Yıldönümlerinde, bilmiyorum tahminen de doğal olarak belleğimi daima bir hesap yapma halinde buluyorum. Tahminen de yine tekrar incinmekten kaçmanın matematiksel bir yolu bu. Yaşanan yıllar, yaşanamayan yıllar, babamdan fazla yaşadığım yıllar, babamsız yaşadığım yıllar. Hesaplamalar ortasında ayırdına varıyorum ki babam yaşasa idi bu yıl onun 80’inci doğum gününü kutluyor olacaktık. Ve yaşadığı yılları düşündüğümüzde ben bu yıl babamdan 10 yaş büyüğüm!
Amcam, bir konuşmamızda, babamın öldürülmesini anlatan bir dizi sinemasından kelam ederken üretimdeki iki ögeden duyduğu huzursuzluğu lisana getirmişti. Bunlardan birisi babamı canlandıran kişinin babamın “yağız, uzun uzunluklu, kara bıyıklı bir delikanlı” olma halini gereğince karşılamadığı idi. İkinci olarak ise yerde sürüklenme manzaralarına değinerek “Biz onca ağır dayağa rağmen bir sefer olsun sesimizi çıkarmadık. Mamak Askeri Cezaevi’ne yerde sürünerek değil ayakta ve dimdik girdik. İlhan da ben de” demişti.

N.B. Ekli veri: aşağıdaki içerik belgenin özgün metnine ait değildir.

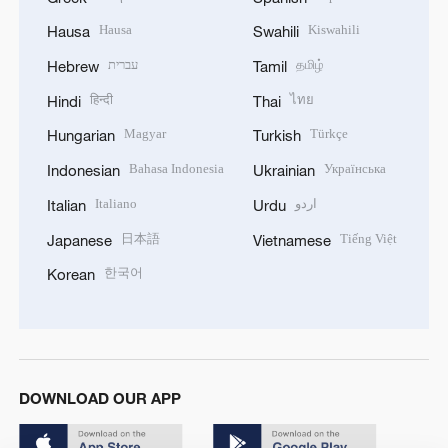
Hausa
Kiswahili
Hausa
Swahili
עברית
தமிழ்
Hebrew
Tamil
हिन्दी
ไทย
Hindi
Thai
Magyar
Türkçe
Hungarian
Turkish
Bahasa Indonesia
Українська
Indonesian
Ukrainian
Italiano
اردو
Italian
Urdu
日本語
Tiếng Việt
Japanese
Vietnamese
한국어
Korean
DOWNLOAD OUR APP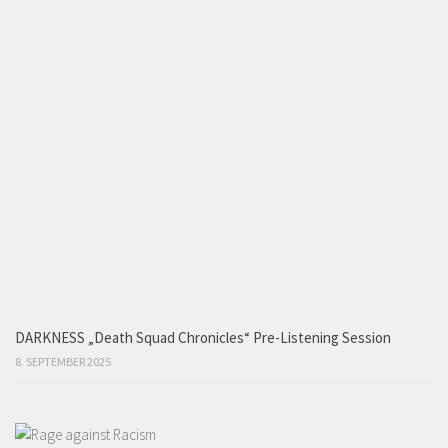
DARKNESS „Death Squad Chronicles“ Pre-Listening Session
8. SEPTEMBER 2025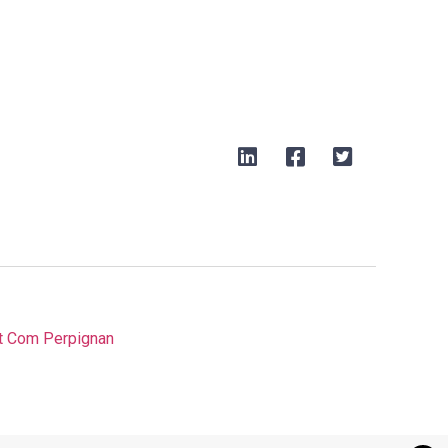
t Com Perpignan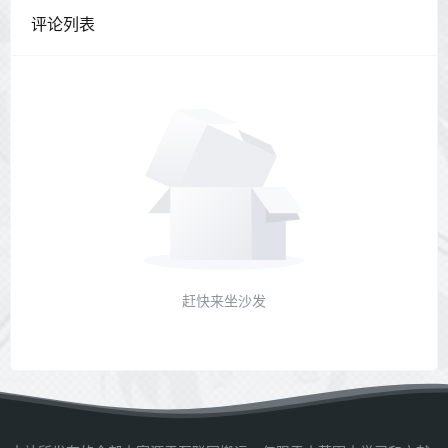
评论列表
赶快来坐沙发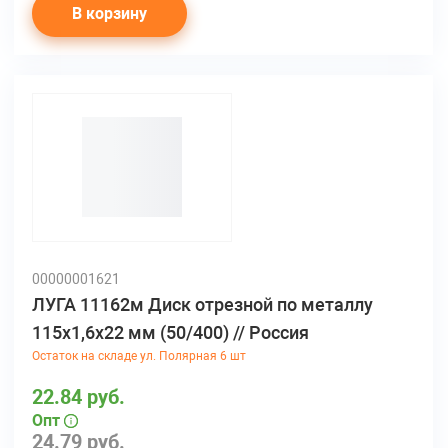
В корзину
00000001621
ЛУГА 11162м Диск отрезной по металлу
115х1,6х22 мм (50/400) // Россия
Остаток на складе ул. Полярная 6 шт
22.84 руб.
Опт
24.79 руб.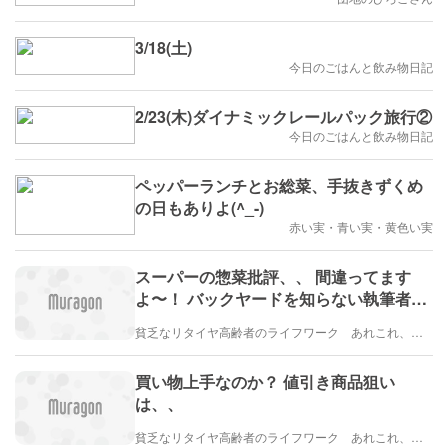
3/18(土)
今日のごはんと飲み物日記
2/23(木)ダイナミックレールパック旅行②
今日のごはんと飲み物日記
ペッパーランチとお総菜、手抜きずくめ
の日もありよ(^_-)
赤い実・青い実・黄色い実
スーパーの惣菜批評、、 間違ってます
よ〜！ バックヤードを知らない執筆者だ
ねぇ
貧乏なリタイヤ高齢者のライフワーク あれこれ、、、
買い物上手なのか？ 値引き商品狙い
は、、
貧乏なリタイヤ高齢者のライフワーク あれこれ、、、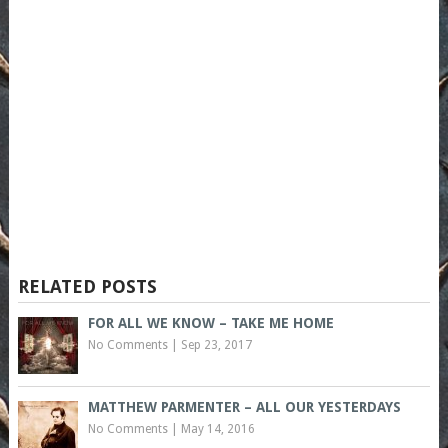
RELATED POSTS
FOR ALL WE KNOW – TAKE ME HOME
No Comments
|
Sep 23, 2017
MATTHEW PARMENTER – ALL OUR YESTERDAYS
No Comments
|
May 14, 2016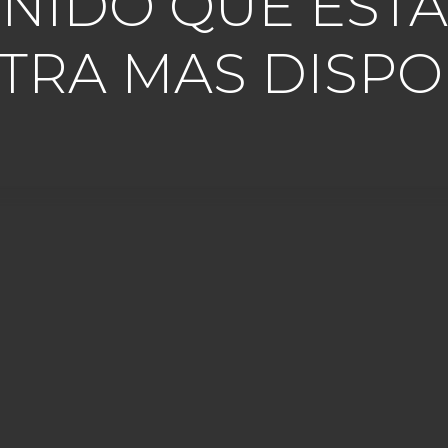
TENIDO QUE ES
TRA MAS DISPO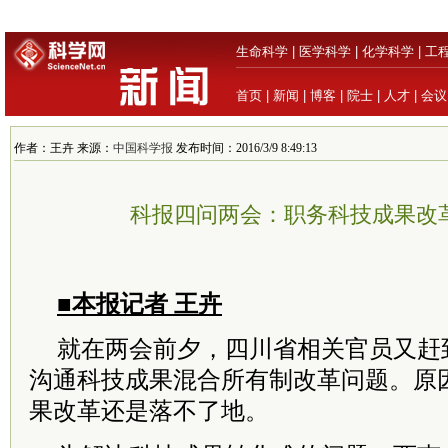
生命科学
|
医学科学
|
化学科学
|
工
首页
|
新闻
|
博客
|
院士
|
人才
|
会议
作者：王卉 来源：
中国科学报
发布时间：2016/3/9 8:49:13
科报四问两会：职务科技成果改
■本报记者 王卉
就在两会前夕，四川省相关官员又赶
沟通科技成果混合所有制改革问题。原
果改革还是落不了地。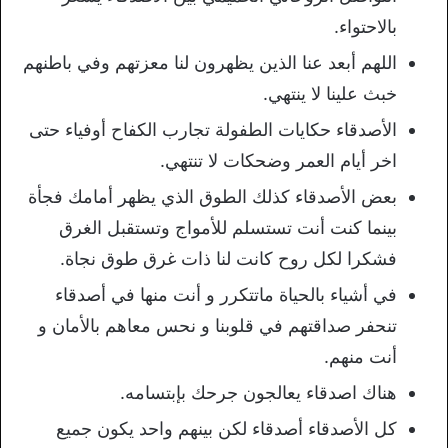
بالاحتواء.
اللهم أبعد عنا الذين يظهرون لنا معزتهم وفي باطنهم
خبث علينا لا ينتهي.
الأصدقاء حكايات الطفولة تجارب الكفاح أوفياء حتى
اخر أيام العمر وضحكات لا تنتهي.
بعض الأصدقاء كذلك الطوق الذي يظهر أمامك فجأة
بينما كنت أنت تستسلم للأمواج وتستقبل الغرق
فشكرا لكل روح كانت لنا ذات غرق طوق نجاة.
في أشياء بالحياة ماتتكرر و أنت منها في أصدقاء
تنحفر صداقتهم في قلوبنا و نحس معاهم بالأمان و
أنت منهم.
هناك اصدقاء يعالجون جرحك بإبتسامه.
كل الأصدقاء أصدقاء لكن بينهم واحد يكون جميع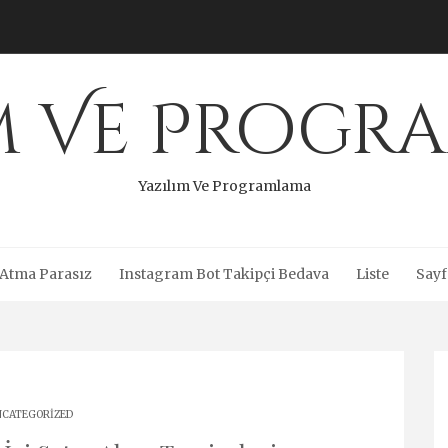
ım Ve Progr
Yazılım Ve Programlama
 Atma Parasız
Instagram Bot Takipçi Bedava
Liste
Sayf
CATEGORIZED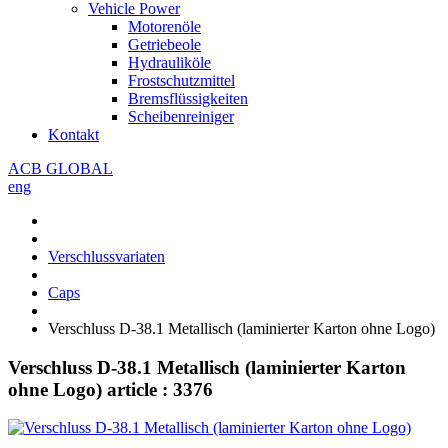
Vehicle Power
Motorenöle
Getriebeole
Hydrauliköle
Frostschutzmittel
Bremsflüssigkeiten
Scheibenreiniger
Kontakt
ACB GLOBAL
eng
Verschlussvariaten
Caps
Verschluss D-38.1 Metallisch (laminierter Karton ohne Logo)
Verschluss D-38.1 Metallisch (laminierter Karton
ohne Logo)
article : 3376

Yıl hesaplamalarını bir yana bırakırsak tarih bir şeyi çok uygun görüyor ve yarına taşıyor ki yitirdiklerimiz cellatların ve diktatörlerin elinde hiçbir vakit yerlerde sürüklenmediler. İnsanlık onurlarının yerlerde sürünmesine de müsaade vermediler. Onların yaşayamadıkları hayatları bizlere yük olmadı. Yalnız bize değil, bu topluma da bir yokluk ve acı bıraktı. Esasen bir çocuğa temel yük olan “Babam öldü” demekten daha fazla “Babam öldürüldü” demektir. Hepsinin ötesinde ise o eksik kalan yıllar bizler için bir onur oldu. Babamın hayattan koparılışının 44. yılında, sizleri, tüm yitirdiklerimizin, özgür ve barış içinde bir gelecek uğruna kaybettikleri hesapsız hayatlarından bize kalan onurlu anılarıyla selamlıyorum.”